SARASOTA, Fla. -- A civil rights lawsuit has been filed against Sarasota County Sheriff Tom Knight and two deputies involved in the 2012 shooting of motorist Rodney Mitchell. The suit alleges that Sheriff Knight instituted unconstitutional office policies that resulted in Mitchell’s death on June 11, 2012. The lawsuit accuses the deputies involved of using excessive force, and says Sheriff’s Department policies may have played a role in the shooting.

The 66-page lawsuit filed in federal court highlights the rationale for a civil rights action. According to the complaint, the deputies conducted an illegal traffic stop -- an unreasonable seizure under the Fourth Amendment -- and used excessive force resulting in Mitchell’s death.

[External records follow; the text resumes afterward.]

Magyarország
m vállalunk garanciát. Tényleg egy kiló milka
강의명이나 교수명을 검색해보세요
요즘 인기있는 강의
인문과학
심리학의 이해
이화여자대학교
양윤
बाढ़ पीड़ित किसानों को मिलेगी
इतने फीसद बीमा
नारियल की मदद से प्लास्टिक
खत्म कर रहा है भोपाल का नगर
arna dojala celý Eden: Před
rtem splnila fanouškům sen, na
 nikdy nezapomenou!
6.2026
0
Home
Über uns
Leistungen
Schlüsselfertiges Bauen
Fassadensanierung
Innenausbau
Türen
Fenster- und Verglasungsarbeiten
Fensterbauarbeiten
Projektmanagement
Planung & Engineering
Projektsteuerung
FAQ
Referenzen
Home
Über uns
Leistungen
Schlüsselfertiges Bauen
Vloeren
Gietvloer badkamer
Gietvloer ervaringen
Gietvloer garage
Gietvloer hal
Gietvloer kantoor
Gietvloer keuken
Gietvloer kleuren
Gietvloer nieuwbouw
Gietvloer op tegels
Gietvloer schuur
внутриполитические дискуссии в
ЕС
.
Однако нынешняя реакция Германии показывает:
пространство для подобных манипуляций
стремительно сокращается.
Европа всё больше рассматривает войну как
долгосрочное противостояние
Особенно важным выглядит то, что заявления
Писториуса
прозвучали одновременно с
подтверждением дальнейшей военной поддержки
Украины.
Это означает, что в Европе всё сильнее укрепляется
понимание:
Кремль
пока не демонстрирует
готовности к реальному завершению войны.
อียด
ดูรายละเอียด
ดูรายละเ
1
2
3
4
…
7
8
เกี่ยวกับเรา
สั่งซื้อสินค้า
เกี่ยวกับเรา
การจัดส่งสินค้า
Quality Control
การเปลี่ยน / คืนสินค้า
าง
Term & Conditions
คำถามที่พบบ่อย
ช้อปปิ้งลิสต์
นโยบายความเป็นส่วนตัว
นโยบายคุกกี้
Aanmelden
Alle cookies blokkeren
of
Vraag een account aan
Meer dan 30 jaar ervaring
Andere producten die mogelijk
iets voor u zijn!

The documents go on to say that Sheriff Knight failed to promulgate adequate policies and failed to supervise his subordinates.

In an interview with ABC 7 Black Almanac host Dr. Ed James, the attorneys who filed the documents made an even more shocking claim.

"This is nothing but a complete cover up and it appears to be a conspiracy," said attorney Vana Renejuste.

According to a Sarasota Sheriff's Office report issued after the shooting occurred, Deputy Adam Shaw pulled Mitchell over for an alleged seatbelt violation. Sgt. Troy Sasse arrived on the scene as backup. Shortly thereafter shots were fired.

A crime scene investigator hired by attorneys to look into the shooting said he's found inconsistencies with the deputies’ actions and the internal investigation conducted by the Sheriff's Office that found the deputies did nothing wrong.

"There is a situation, where as we discussed before, if you admit facts your outcome is going to be different,” says investigator Ken Williams. “And in the case of the Sarasota Sheriff's Office they have omitted certain facts, they have omitted testimony, and it has tainted the outcome in my belief.”

ABC 7 reached out to the Sarasota Sheriff's Office for comment, but they declined saying the law prohibits them from talking about the topic. They did send us this statement after a previous request for comment:

"While it is regrettable that Mr. Mitchell lost his life, the facts of this case confirm that he chose to disobey the lawful commands of the deputies."

But the attorney and the independent investigator in this case disagree.

"I’m able to analogize it and see things that are criminal, unreasonable and don’t make sense,” says Williams. “It leads one to believe what the heck is going on in Florida?"